Passage provided -
* * *

Seminar series

Joint UBC & SFU Entrepreneurship & Innovation Research Seminar Series


Dr. David R. Clough
Assistant Professor, UBC Sauder School of Business

Dr. Pek-Hooi Soh
Professor, SFU Beedie School of Business


Dr. Valentina Assenova
Assistant Professor of Management,
The Wharton School of Business

Date: Friday 5th March 2021 (10:30am-12:00pm PST)

Title: Institutions and Innovation by New Entrants: Cross-National and Firm-Level Evidence from 136 Nations

Abstract: This study evaluates the institutional determinants of firm-level innovation output. It draws on theories of institutional development to argue that historical conditions affecting preferences for inclusive institutions contributed to higher rates of innovation by new entrants. The analyses evaluate these arguments using data from 212 nations (countries and autonomous territories) over 1960-2019 and nationally-representative samples of 28,335 new entrants in 136 nations over 2004-2019. The models instrument for institutions using data on historical conditions (pathogens and natural disasters) affecting institutional development. The findings show that inclusive institutions facilitating startup entry, growth, and exit are first-order determinants of national and firm-level innovation by new entrants. At a national level, these institutions contributed to 33% higher rates of new entry, 102% higher scientific and technical knowledge production, 3.34% higher rates of patent applications, 205% higher value of high-technology products, and 313% higher receipts for intellectual property use. At a firm level, these institutions contributed to 27.64% higher rates of new product introductions, 11.50% higher rates of new process development, and 5.67% higher rates of R&D spending by new entrants.

* * *

What this exercise asks -
• 1. In the seminar announcement, rewrite the lines between "Dr. Pek-Hooi Soh" and "2021 (10:30am-12:00pm PST)", inclusive, changing "Friday" to "Thursday".
• 2. According to the seminar abstract, how many new entrants were in the nationally-representative samples, and from how many nations?
• 3. Continue the seminar announcement from its last sentence.
The records below are separate material unrelated to the seminar announcement.

* * *

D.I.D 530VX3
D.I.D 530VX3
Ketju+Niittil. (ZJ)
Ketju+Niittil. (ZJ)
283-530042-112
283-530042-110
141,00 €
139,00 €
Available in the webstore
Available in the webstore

* * *

Activity answers -
• 1.
Dr. Pek-Hooi Soh
Professor, SFU Beedie School of Business


Dr. Valentina Assenova
Assistant Professor of Management,
The Wharton School of Business

Date: Thursday 5th March 2021 (10:30am-12:00pm PST)

• 2. 28,335 new entrants in 136 nations.

• 3.
Dr. Benjamin Hallen
Associate Professor of Strategy and Entrepreneurship,
University of Washington

Date: Friday 26th March 2021 (10:30am-12:00pm PDT)

Title: How do Executives Quickly Learn New Skills and Capabilities? A Study of Entrepreneurs Learning Crowdfunding


Dr. Navid Asgari
Associate Professor of Strategy and Statistics,
Fordham University

Date: Friday 16th April 2021 (10:30am-12:00pm PDT)

Title: Divestment of Relational Assets Following Acquisitions: Evidence from the Bio-Pharmaceutical Industry

Abstract: We examine whether acquisitions affect the divestment of firms’ relational assets. Using data from the biopharmaceutical industry and a matched case-control research design, we find that alliances are more likely to be terminated following acquisitions compared to alliances not subject to acquisitions. This higher termination likelihood is driven by acquisitions where the acquirer's alliance management capacity is strained and by alliances inherited from targets. The inherited alliance effect is attenuated by the target’s partner’s common connections with the acquirer but amplified by the target’s partner’s unique connections outside the merging firms’ alliance portfolios. These findings are consistent with our relational view-based theorizing on the post-acquisition challenges of retaining relational assets and contribute to corporate strategy scholarship on alliances and acquisitions.

Dr. Matt Beane
Assistant Professor, Technology Management Program,
University of California, Santa Barbara

Date: Friday 7th May 2021 (10:30am-12:00pm PDT)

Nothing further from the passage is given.